In this Agreement: (a)the headings are used for convenience only and shall not affect its interpretation;(b)references to persons shall include incorporated and unincorporated persons; references to the singular include the plural and vice versa; and references to the masculine include the feminine and vice versa;(c)references to Clauses and Schedules mean clauses of, and schedules to, this Agreement; (d)references in this Agreement to termination shall include termination by expiry; and (e)where the word “including” is used it shall be understood as meaning “including without limitation”.

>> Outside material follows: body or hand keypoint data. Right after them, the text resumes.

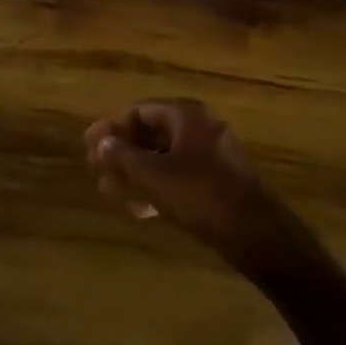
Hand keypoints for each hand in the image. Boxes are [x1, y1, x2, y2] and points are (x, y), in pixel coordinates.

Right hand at [84, 99, 316, 281]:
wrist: (256, 234)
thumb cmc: (200, 195)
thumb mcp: (153, 175)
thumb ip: (122, 156)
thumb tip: (101, 142)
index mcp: (186, 115)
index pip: (139, 111)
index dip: (111, 127)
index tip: (89, 145)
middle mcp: (199, 128)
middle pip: (150, 133)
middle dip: (121, 152)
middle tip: (96, 170)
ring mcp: (211, 155)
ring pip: (162, 157)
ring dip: (135, 173)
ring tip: (110, 192)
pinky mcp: (217, 181)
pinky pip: (178, 175)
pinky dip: (156, 186)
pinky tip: (139, 209)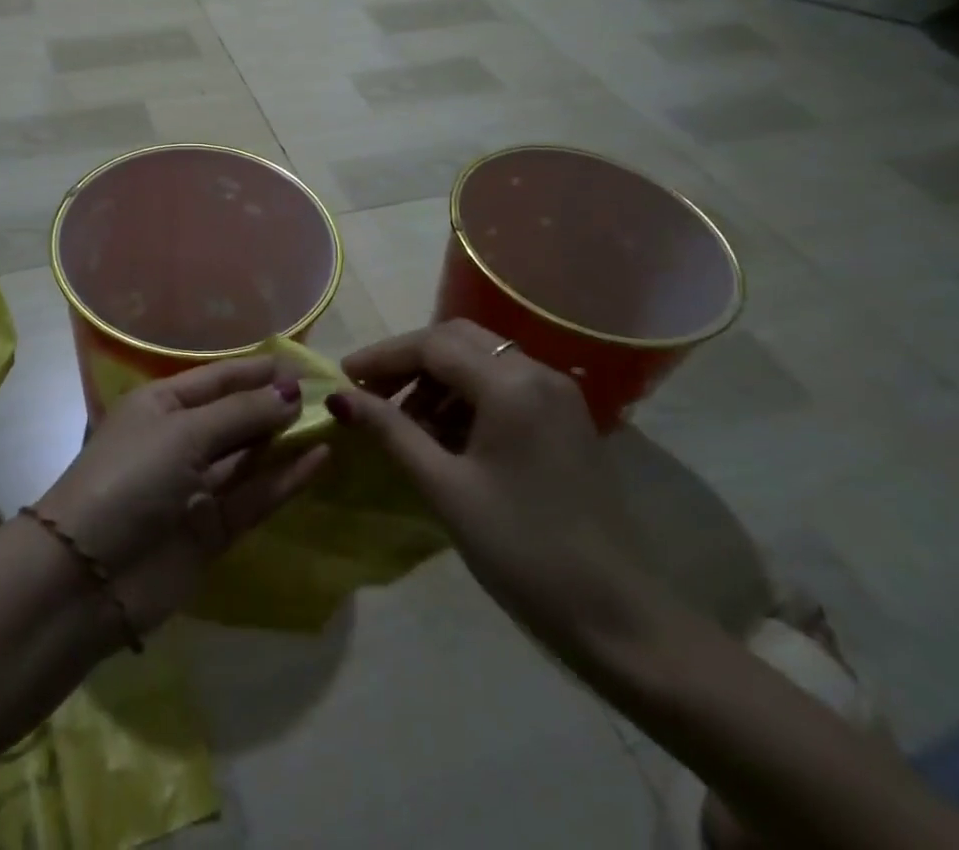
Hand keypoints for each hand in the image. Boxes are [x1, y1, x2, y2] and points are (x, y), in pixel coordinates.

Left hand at [35, 357, 328, 631]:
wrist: (86, 578)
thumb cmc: (130, 480)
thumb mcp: (183, 434)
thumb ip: (240, 414)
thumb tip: (291, 391)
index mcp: (161, 404)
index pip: (218, 378)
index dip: (258, 371)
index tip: (304, 365)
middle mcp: (180, 439)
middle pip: (236, 415)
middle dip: (276, 404)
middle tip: (328, 394)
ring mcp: (196, 486)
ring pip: (249, 456)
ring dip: (285, 440)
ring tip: (332, 421)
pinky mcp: (212, 529)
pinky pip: (255, 496)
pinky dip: (285, 479)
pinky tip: (319, 460)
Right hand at [331, 320, 655, 649]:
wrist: (618, 617)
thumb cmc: (522, 550)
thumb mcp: (446, 488)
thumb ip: (391, 432)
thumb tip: (339, 398)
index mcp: (511, 385)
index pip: (433, 345)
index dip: (383, 357)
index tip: (344, 378)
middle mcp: (537, 372)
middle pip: (458, 340)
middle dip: (409, 360)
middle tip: (371, 393)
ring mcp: (557, 394)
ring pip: (481, 359)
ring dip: (437, 378)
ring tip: (404, 421)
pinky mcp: (565, 418)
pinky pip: (504, 384)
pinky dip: (466, 396)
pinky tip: (445, 434)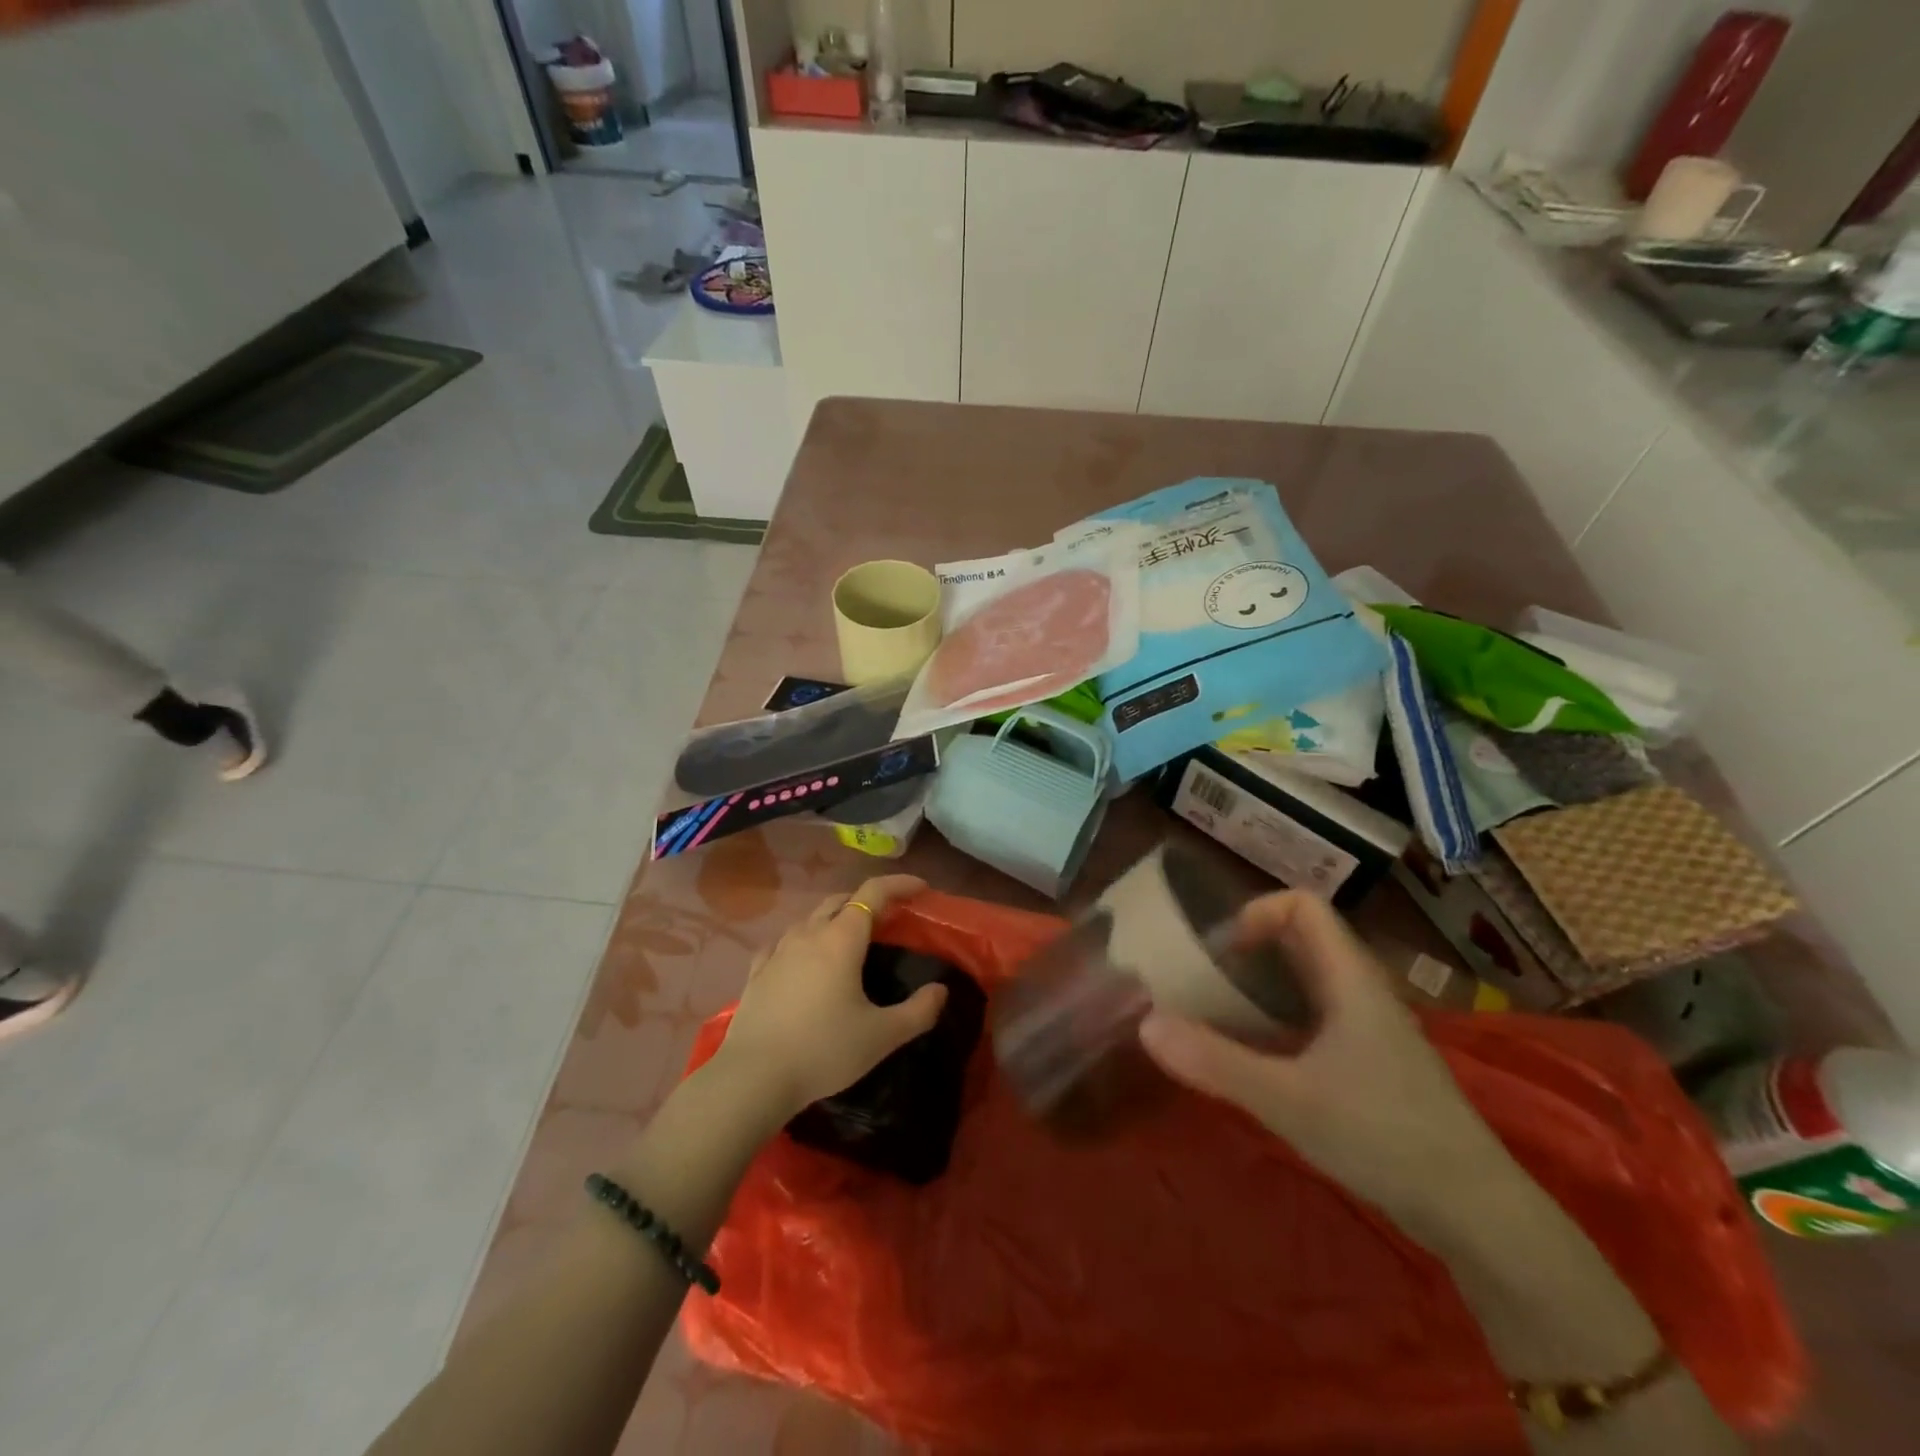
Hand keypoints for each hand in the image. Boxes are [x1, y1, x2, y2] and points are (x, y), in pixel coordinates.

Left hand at [713, 875, 947, 1121]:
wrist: (753, 1078)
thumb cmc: (824, 1050)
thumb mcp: (882, 1036)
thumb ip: (919, 1011)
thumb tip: (941, 991)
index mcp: (842, 939)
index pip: (873, 892)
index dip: (900, 884)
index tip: (921, 888)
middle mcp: (809, 934)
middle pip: (841, 900)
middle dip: (867, 901)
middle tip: (889, 919)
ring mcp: (778, 952)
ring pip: (811, 919)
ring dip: (835, 919)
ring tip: (849, 940)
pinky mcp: (757, 973)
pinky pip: (783, 943)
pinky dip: (802, 941)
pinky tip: (802, 958)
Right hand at [1137, 890, 1521, 1240]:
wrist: (1478, 1214)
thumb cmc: (1385, 1138)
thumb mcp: (1288, 1100)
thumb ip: (1215, 1062)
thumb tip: (1145, 1023)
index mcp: (1349, 980)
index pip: (1304, 905)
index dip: (1257, 912)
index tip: (1220, 953)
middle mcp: (1361, 992)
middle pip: (1302, 938)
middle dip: (1250, 948)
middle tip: (1205, 980)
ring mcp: (1371, 1029)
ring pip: (1309, 979)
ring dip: (1262, 984)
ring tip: (1220, 1014)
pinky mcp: (1373, 1063)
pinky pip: (1317, 1016)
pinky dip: (1280, 1019)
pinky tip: (1259, 1057)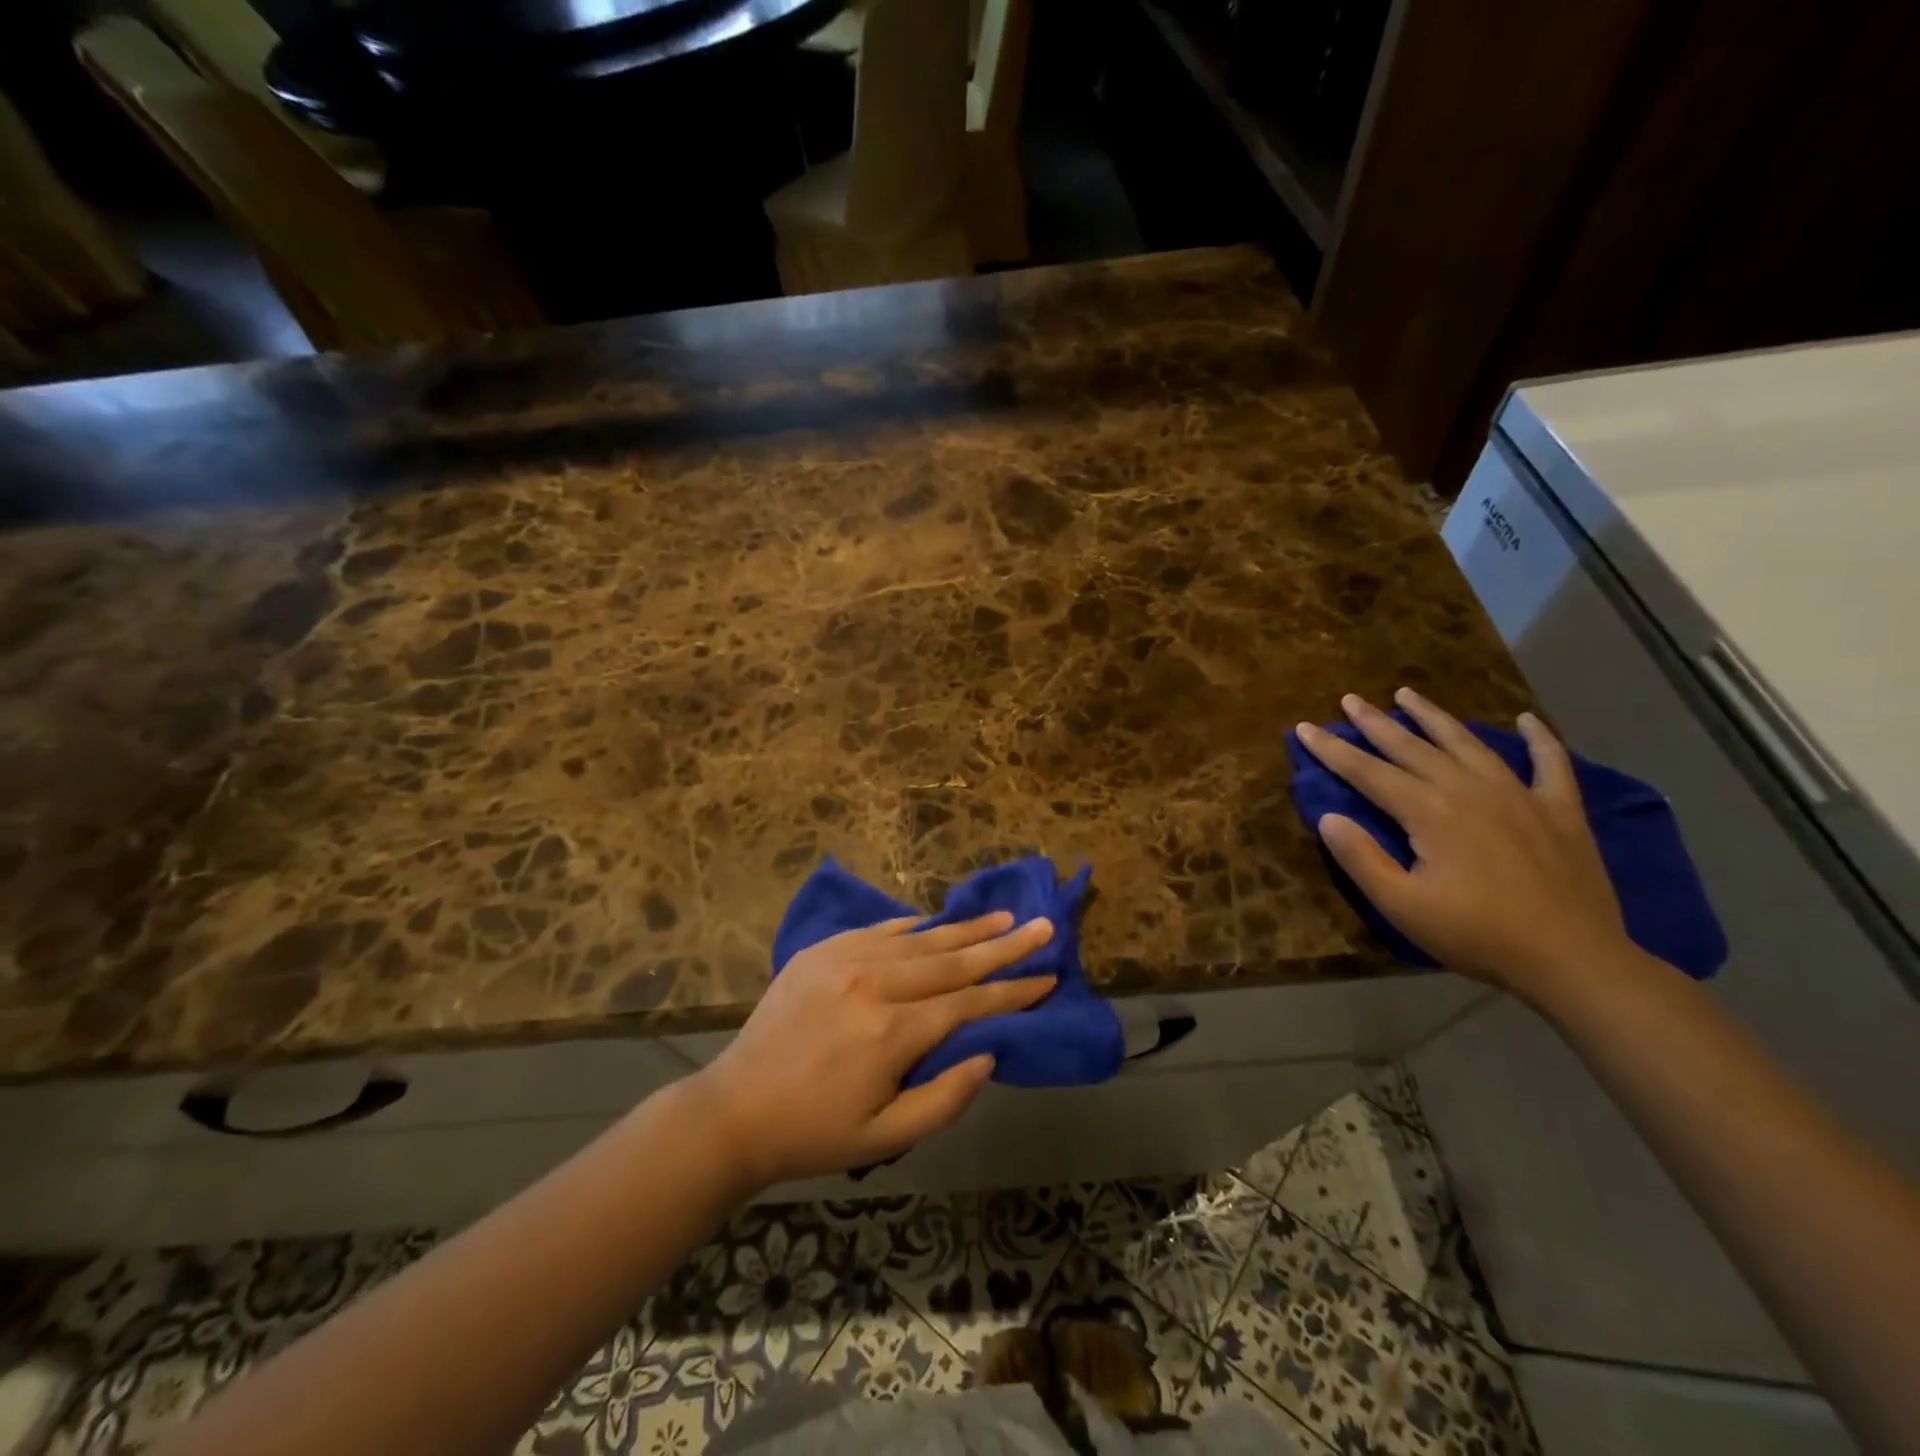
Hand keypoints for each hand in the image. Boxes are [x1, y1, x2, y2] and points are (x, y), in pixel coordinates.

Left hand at [691, 913, 1055, 1187]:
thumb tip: (988, 1053)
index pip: (969, 1003)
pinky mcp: (822, 951)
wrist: (735, 1109)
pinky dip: (913, 926)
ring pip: (920, 939)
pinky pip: (879, 930)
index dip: (1013, 991)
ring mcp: (845, 959)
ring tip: (1003, 916)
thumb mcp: (886, 1138)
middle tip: (1044, 926)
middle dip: (1003, 945)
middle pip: (952, 960)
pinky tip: (936, 921)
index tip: (1048, 976)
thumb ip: (945, 1098)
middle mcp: (874, 983)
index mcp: (892, 1032)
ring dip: (965, 928)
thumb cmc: (814, 1132)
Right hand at [1295, 688, 1631, 1000]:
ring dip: (1434, 717)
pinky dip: (1540, 739)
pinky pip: (1551, 764)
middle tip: (1350, 699)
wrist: (1574, 961)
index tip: (1304, 728)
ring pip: (1468, 743)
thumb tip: (1328, 816)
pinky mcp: (1560, 811)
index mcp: (1430, 812)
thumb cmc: (1477, 935)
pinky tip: (1528, 720)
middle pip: (1412, 747)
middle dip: (1376, 722)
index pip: (1368, 772)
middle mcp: (1470, 790)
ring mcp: (1520, 795)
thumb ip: (1361, 859)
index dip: (1333, 749)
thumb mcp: (1403, 906)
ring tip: (1408, 694)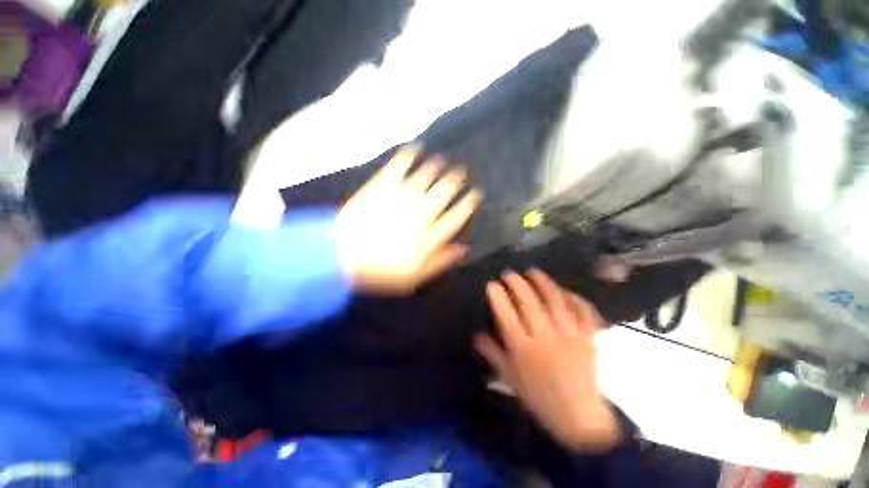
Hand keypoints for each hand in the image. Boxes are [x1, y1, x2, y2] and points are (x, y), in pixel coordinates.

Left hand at [335, 146, 481, 294]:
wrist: (342, 256)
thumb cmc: (380, 271)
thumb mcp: (415, 277)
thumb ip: (441, 261)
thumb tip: (464, 249)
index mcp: (431, 234)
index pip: (457, 215)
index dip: (469, 203)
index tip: (475, 194)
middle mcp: (422, 211)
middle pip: (445, 191)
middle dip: (456, 179)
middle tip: (461, 172)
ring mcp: (403, 196)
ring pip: (427, 175)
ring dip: (438, 165)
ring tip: (442, 160)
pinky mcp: (383, 185)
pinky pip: (399, 165)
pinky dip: (408, 154)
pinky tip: (415, 147)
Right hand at [476, 269, 619, 452]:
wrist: (579, 418)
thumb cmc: (539, 397)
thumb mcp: (510, 378)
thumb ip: (492, 354)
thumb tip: (476, 335)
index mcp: (523, 348)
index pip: (506, 314)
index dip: (498, 296)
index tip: (492, 284)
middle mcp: (545, 337)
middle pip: (529, 301)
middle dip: (517, 283)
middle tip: (509, 274)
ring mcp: (569, 335)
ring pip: (555, 300)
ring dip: (543, 282)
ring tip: (533, 272)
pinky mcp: (588, 337)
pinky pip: (582, 311)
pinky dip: (573, 297)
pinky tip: (563, 290)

(a)Any notice to be given under this Agreement shall be in writing and shall be sent in digital writing to the e-mail address of the relevant Party set out at the bottom of this Agreement, Party may from time to time notify to the other Party in accordance with this Clause 9.8.
9.9 Law and jurisdiction
(a)This Agreement shall be governed by and construed in accordance with the laws of Hong Kong S.A.R. and each Party agrees to submit to the exclusive jurisdiction of the courts of Hong Kong.
9.10 Further action
Each Party agrees to execute, acknowledge and deliver such further instruments, and do all further similar acts, as may be necessary or appropriate to carry out the purposes and intent of this Agreement.
Neither Party shall make any press or other public announcement concerning any aspect of this Agreement, or make any use of the name of the other Party in connection with or in consequence of this Agreement, without the prior written consent of the other Party.
9.12 Entire agreement
This Agreement, including its Schedules, sets out the entire agreement between the Parties relating to its subject matter and supersedes all prior oral or written agreements, arrangements or understandings between them relating to such subject matter. Subject to Clause 7.6(d), the Parties acknowledge that they are not relying on any representation, agreement, term or condition which is not set out in this Agreement.